EXTRAIT FOURNI =>
•••••

À la différence de Georges, Fabrice Ferez n’a pas du tout l’intention de garder pour lui les jolis cuissots par lui décelés. Au contraire, il est bien décidé à les mettre en valeur. À ceux qui soupirent doublement devant (1) un disque centré sur un compositeur prolixe semblant souvent mécanique, et (2) un programme solo pour instrument à vent, le musicien propose un triple pas de côté :

  • y aura pas que du Telemann, y aura du Bach, son quasi exact contemporain itou ;
  • y aura pas que du hautbois, y en aura deux et même un cor anglais en prime ;
  • y aura pas que des pièces pour hautbois solo, y aura surtout des pièces pas pour hautbois – pour violon, pour traverso, pour plusieurs instruments dans les canons et pour un instrument mais joué par trois dans la chaconne.

Le succès retentissant – syntagme rare pour jauger un disque de hautbois solo – rencontré par le premier volume a encouragé l’artiste à profiter des mesures anticulturelles censées assurer notre ssssssécurité ssssssanitaire afin de peaufiner, dans le secret de son atelier personnel, un second volume envisagé dès le lancement de la première aventure. Pour l’accompagner, Jonathan Vanhove s’est occupé du réglage des instruments Buffet-Crampon, Jean Perrier du son et la famille était en back-up : Nino fait des images, Marie-Claude co-traduit en anglais. Voici donc les suite et fin des douze Fantaisies pour traverso – réordonnées par l’interprète à la guise de l’imaginaire qui l’habite – accompagnées de deux “canons mélodieux” et de la “Chaconne” de Johann Sebastian Bach.

•••••

DONNÉES BRUTES =>
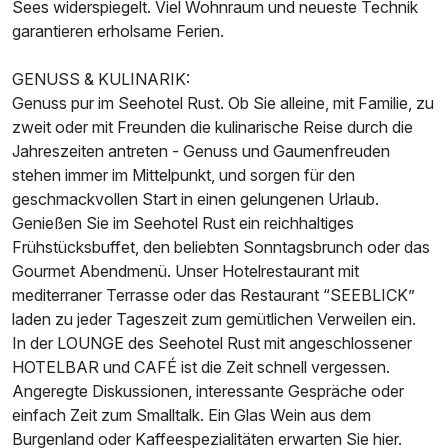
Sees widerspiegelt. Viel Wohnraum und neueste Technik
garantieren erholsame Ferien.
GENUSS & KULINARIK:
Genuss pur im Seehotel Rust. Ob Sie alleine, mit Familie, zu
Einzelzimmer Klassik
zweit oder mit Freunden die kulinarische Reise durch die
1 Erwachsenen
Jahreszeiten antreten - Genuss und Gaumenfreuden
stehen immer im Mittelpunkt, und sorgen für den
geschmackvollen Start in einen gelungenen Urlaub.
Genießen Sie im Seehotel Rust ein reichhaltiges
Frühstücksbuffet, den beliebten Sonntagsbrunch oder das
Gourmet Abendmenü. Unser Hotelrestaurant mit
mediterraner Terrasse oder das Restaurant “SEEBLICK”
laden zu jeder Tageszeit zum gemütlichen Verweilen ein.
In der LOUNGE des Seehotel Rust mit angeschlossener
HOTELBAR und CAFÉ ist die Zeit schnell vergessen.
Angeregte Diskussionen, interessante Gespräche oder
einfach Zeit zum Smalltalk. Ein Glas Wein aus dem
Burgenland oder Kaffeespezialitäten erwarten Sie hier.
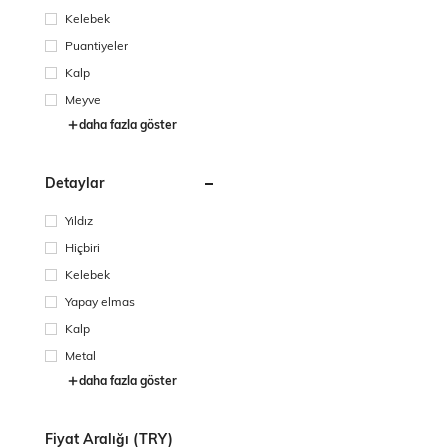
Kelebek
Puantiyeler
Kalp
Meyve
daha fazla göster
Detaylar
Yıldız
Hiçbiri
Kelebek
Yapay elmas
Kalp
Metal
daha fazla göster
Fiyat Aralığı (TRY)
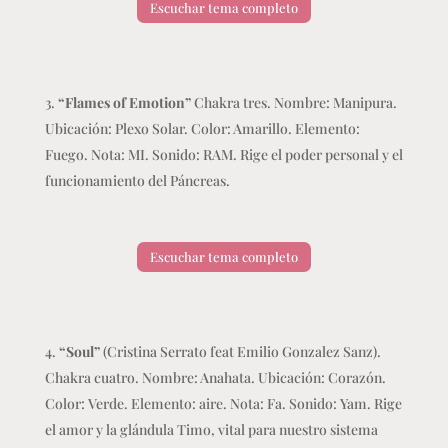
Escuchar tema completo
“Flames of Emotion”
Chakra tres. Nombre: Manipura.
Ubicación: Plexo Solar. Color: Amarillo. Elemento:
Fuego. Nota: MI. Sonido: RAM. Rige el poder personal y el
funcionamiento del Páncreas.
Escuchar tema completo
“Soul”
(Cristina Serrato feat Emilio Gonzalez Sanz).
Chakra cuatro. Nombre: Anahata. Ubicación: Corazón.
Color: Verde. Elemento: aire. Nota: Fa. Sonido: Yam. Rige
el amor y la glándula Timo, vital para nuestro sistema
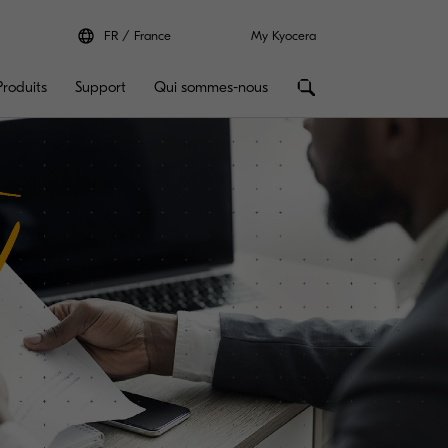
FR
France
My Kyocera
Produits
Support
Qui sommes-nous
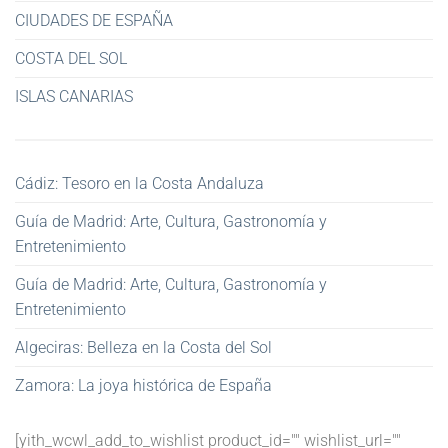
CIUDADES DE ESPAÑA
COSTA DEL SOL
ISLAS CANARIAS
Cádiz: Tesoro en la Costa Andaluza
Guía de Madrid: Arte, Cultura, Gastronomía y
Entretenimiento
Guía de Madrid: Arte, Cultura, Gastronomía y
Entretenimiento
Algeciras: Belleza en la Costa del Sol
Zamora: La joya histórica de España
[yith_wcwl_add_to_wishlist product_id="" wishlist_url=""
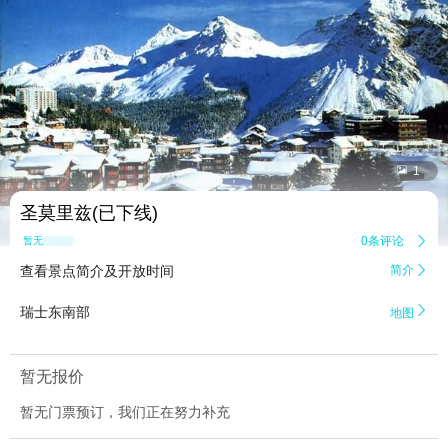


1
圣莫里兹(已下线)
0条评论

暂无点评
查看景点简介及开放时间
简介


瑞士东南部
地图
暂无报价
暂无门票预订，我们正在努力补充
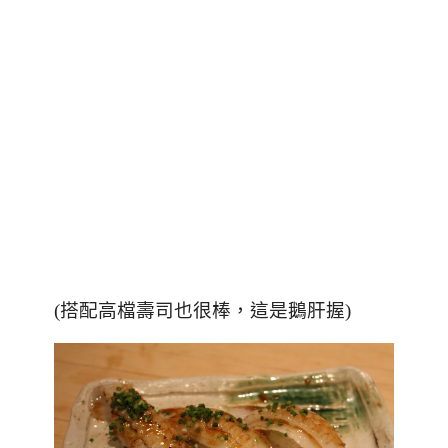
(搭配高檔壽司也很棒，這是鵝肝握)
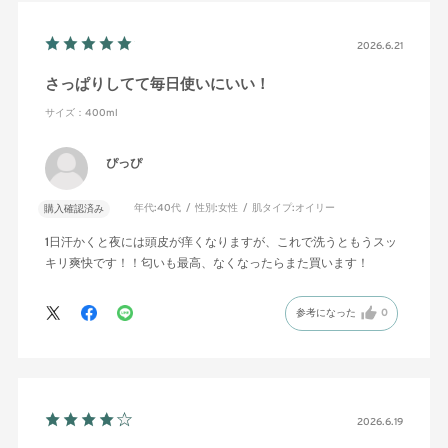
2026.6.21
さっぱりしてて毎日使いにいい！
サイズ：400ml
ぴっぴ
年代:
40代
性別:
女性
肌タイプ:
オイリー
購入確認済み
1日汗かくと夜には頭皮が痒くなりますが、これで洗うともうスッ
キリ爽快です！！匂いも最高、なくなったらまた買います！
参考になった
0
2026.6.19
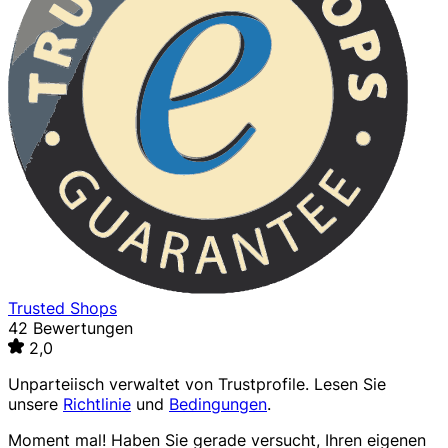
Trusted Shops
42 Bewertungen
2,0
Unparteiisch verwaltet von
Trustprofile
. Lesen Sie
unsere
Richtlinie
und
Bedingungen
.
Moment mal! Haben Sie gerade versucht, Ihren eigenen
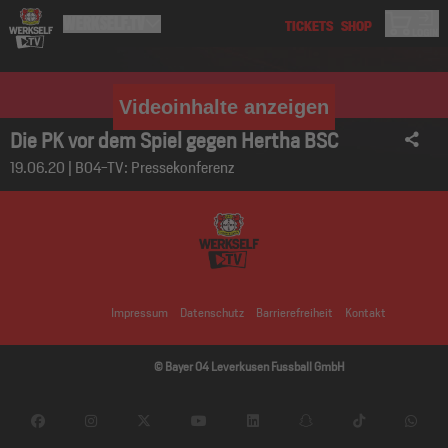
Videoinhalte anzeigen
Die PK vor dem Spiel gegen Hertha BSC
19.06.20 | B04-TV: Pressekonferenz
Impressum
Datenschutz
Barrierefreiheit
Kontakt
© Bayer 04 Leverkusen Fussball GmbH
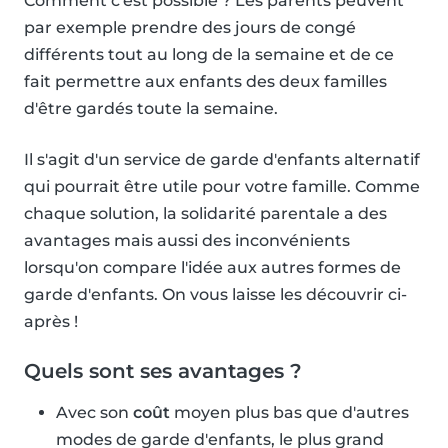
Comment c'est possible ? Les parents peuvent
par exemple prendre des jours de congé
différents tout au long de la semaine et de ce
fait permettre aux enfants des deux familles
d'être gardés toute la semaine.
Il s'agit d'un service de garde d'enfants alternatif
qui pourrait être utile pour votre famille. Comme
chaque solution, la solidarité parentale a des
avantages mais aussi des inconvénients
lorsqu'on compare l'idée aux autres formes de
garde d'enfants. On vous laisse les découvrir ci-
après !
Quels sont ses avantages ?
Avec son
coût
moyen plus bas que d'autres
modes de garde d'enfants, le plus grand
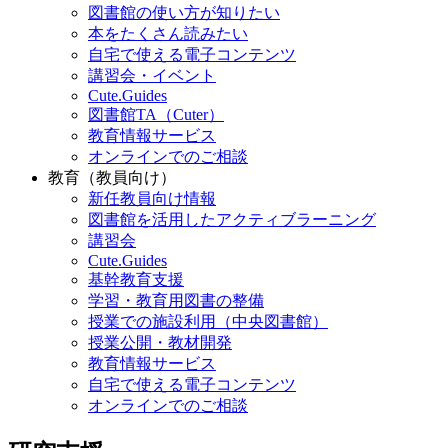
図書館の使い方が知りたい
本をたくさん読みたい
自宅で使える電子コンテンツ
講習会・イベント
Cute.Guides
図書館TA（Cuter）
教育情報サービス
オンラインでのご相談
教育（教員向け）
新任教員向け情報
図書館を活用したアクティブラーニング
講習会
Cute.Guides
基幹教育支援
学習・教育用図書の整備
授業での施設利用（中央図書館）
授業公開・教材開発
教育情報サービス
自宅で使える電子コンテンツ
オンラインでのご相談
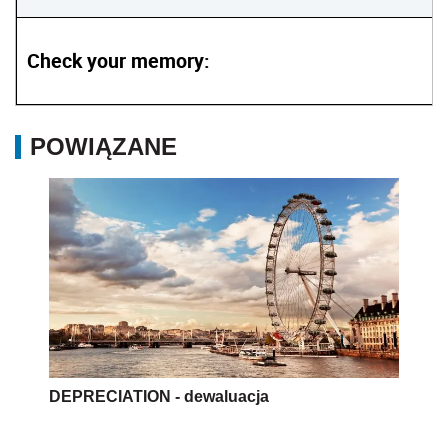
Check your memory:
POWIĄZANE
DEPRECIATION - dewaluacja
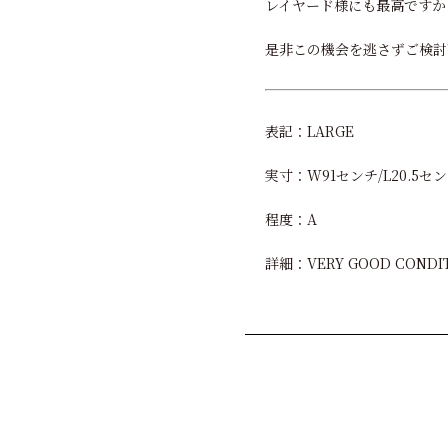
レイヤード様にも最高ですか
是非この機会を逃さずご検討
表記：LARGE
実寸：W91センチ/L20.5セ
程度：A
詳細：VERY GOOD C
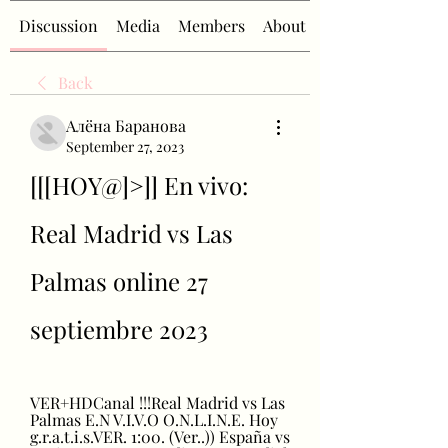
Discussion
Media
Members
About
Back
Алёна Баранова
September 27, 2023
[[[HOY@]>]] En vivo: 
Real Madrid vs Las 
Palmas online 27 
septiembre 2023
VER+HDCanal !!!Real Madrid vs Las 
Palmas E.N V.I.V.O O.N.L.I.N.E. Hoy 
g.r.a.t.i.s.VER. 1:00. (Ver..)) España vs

•••••

EXPLORER LE CONTENU =>
1. D'après l'extrait fourni, qui s'est chargé du réglage des instruments Buffet-Crampon ?
2. Reproduisez fidèlement le passage de l'extrait fourni qui commence par « À la différence » et se termine par « dans la chaconne. ».

CORRIGÉ DES TÂCHES =>
1. Jonathan Vanhove.

2.
À la différence de Georges, Fabrice Ferez n’a pas du tout l’intention de garder pour lui les jolis cuissots par lui décelés. Au contraire, il est bien décidé à les mettre en valeur. À ceux qui soupirent doublement devant (1) un disque centré sur un compositeur prolixe semblant souvent mécanique, et (2) un programme solo pour instrument à vent, le musicien propose un triple pas de côté :

  • y aura pas que du Telemann, y aura du Bach, son quasi exact contemporain itou ;
  • y aura pas que du hautbois, y en aura deux et même un cor anglais en prime ;
  • y aura pas que des pièces pour hautbois solo, y aura surtout des pièces pas pour hautbois – pour violon, pour traverso, pour plusieurs instruments dans les canons et pour un instrument mais joué par trois dans la chaconne.